Lets not forget, Silverman et al were working for themselves, not us. The number of hours they put in is irrelevant. Many of the studies these people conducted were efforts to validate their own assays, not disprove the accuracy of Mikovits assay. The objective was to make a dollar.



Jonathan Stoye, National Institute for Medical Research, UK, was appointed to The Organizing Committee 1st International Workshop on XMRV held in the US (ostensibly to ambush Mikovits & co - my personal observation). Wessely has been employed or grant-aided by both the British Ministry of Defence and the US Defense Department for decades. Wessely is embedded so far into the US system, he goes to bed with the stars and stripes under his pillow. The links are very strong. Odd that you didn't know this. FYI, similar linkages occur in other countries. Lloyd, one of the principal CFS researchers in Australia, has worked extensively with the CDC and has been grant-aided. A few minutes googling will bring up instances of these studies. All instances are documented.

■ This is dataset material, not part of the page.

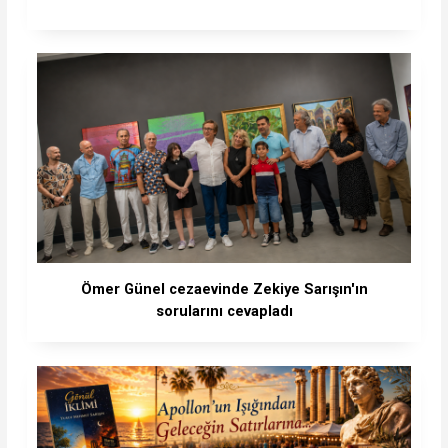
Ömer Günel cezaevinde Zekiye Sarışın'ın
sorularını cevapladı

I also note the use of the term 'we' in the above quote. You are not one of us - you are not a patient. I am not sure whose interests you are serving.


One further observation which perhaps would take some of the heat out of your posts: you preface many of your remarks to patients with the above quoted words. It is a backwards way of saying "You are an idiot". Again a very patronizing approach to helping patients.

Do you forget most of the posters on this forum are very ill? You are not.
Just as I assume, mere assumptions, idle speculations with no found proof of evidence. RustyJ you are the anonymous poster. You claim that they did not work long hours. It has nothing to do with me. So email them and calculate the hours worked in the lab. It has nothing to do with me. You make the assumptions so verify them! I didn't think you could!